:: Problem to solve ::
Some entries follow. Reproduce exactly the lines starting at the one with "Water and Sediment Degradation (97%) 22 hours" and stopping after the one with "12.5. Results of PBT and vPvB assessment".

[Collected data]
=== Begin Enclosure ===

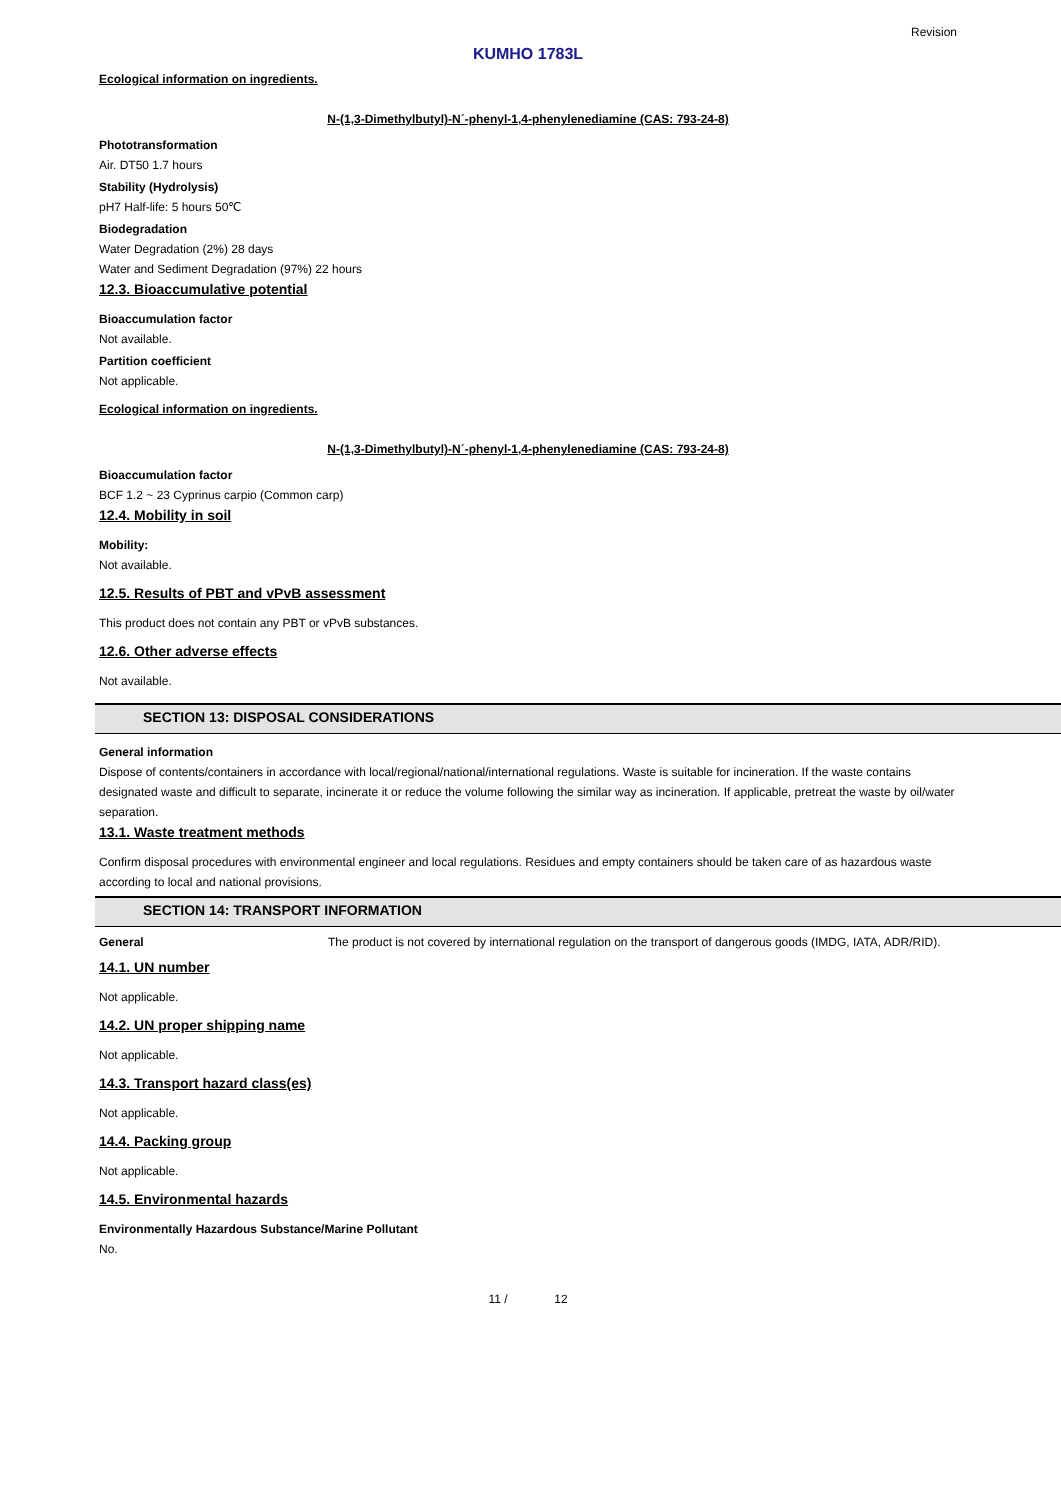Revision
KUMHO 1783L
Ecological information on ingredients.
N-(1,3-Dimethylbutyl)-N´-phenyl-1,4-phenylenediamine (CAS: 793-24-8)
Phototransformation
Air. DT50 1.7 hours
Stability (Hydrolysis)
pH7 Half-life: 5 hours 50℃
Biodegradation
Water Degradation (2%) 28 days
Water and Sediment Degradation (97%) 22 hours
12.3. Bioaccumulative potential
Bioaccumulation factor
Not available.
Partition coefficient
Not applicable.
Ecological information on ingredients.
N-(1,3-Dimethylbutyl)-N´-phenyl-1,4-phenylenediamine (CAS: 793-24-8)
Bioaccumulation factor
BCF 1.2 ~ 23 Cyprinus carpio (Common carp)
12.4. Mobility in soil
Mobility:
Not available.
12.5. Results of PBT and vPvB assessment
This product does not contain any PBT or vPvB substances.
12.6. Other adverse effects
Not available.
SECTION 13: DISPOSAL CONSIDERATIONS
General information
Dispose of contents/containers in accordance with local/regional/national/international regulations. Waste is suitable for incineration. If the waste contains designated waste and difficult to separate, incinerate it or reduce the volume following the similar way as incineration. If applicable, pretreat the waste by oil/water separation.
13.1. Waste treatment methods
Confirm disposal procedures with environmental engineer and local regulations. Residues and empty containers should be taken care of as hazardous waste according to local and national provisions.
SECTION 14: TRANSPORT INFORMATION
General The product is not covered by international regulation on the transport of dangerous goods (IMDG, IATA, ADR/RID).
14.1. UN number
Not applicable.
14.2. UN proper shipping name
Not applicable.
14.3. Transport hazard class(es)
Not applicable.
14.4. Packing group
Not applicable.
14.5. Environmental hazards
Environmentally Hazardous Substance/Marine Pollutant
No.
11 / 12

=== End Enclosure ===
=== Begin Enclosure ===

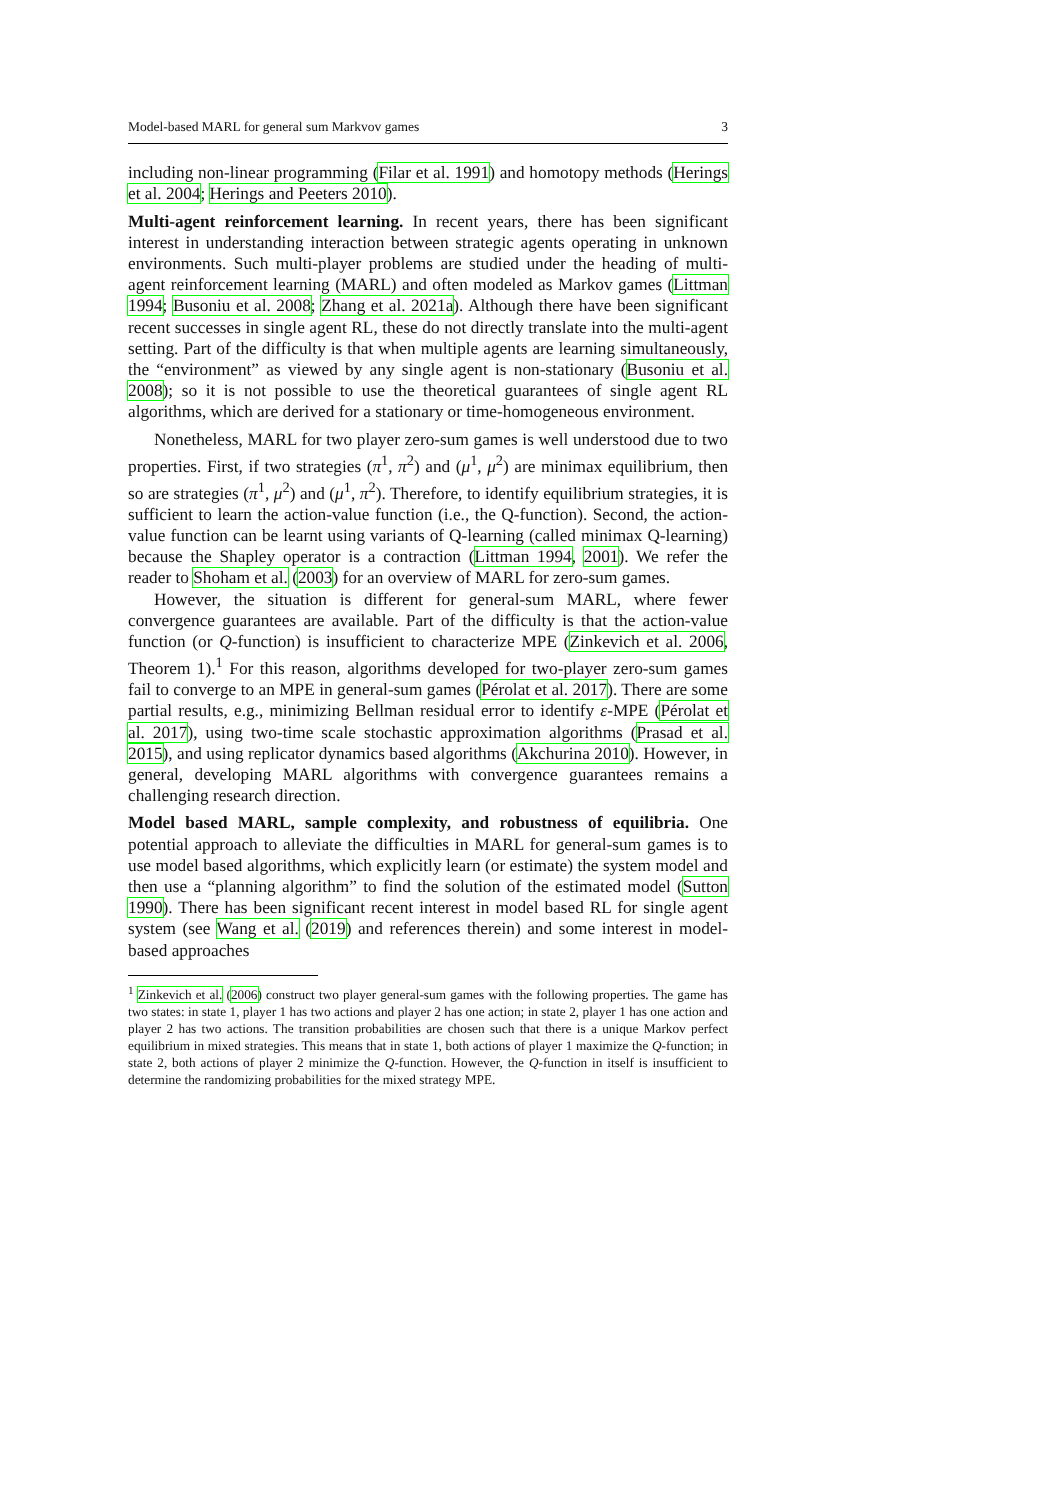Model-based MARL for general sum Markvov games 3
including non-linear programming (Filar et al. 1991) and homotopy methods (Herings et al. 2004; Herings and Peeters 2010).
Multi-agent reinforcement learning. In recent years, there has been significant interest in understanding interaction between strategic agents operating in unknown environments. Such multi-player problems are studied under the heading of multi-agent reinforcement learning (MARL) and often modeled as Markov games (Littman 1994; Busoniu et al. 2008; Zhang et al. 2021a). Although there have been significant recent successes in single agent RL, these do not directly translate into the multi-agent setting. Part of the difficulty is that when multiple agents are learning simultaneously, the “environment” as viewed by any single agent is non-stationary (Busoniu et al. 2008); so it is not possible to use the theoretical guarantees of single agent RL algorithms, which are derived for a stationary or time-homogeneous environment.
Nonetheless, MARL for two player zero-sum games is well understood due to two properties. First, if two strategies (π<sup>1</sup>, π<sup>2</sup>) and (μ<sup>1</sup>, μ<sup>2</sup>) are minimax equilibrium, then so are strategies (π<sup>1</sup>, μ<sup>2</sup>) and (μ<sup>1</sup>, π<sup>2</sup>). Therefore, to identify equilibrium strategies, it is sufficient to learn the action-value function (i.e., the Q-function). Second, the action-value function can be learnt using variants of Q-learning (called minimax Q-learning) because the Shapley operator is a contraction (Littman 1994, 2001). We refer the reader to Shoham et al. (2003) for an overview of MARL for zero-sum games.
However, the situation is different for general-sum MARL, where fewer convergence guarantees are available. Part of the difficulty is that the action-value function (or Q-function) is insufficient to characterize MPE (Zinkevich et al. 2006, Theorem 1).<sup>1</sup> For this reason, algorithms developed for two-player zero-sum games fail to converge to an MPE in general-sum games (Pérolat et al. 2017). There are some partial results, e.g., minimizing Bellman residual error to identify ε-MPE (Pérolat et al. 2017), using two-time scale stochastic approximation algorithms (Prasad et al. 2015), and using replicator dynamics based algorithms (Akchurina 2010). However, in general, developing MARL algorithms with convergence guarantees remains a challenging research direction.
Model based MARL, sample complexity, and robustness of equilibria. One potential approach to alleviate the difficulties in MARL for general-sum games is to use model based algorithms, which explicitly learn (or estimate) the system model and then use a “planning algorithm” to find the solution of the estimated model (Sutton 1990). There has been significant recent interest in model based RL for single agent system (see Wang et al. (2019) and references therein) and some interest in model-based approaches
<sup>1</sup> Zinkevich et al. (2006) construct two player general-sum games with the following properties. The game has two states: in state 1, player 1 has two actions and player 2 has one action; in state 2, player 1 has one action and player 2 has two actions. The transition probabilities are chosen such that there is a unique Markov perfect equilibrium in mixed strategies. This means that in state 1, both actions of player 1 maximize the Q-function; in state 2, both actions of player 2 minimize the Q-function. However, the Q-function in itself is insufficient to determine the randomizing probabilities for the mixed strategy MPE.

=== End Enclosure ===

:: Answer section ::
Water and Sediment Degradation (97%) 22 hours
12.3. Bioaccumulative potential
Bioaccumulation factor
Not available.
Partition coefficient
Not applicable.
Ecological information on ingredients.
N-(1,3-Dimethylbutyl)-N´-phenyl-1,4-phenylenediamine (CAS: 793-24-8)
Bioaccumulation factor
BCF 1.2 ~ 23 Cyprinus carpio (Common carp)
12.4. Mobility in soil
Mobility:
Not available.
12.5. Results of PBT and vPvB assessment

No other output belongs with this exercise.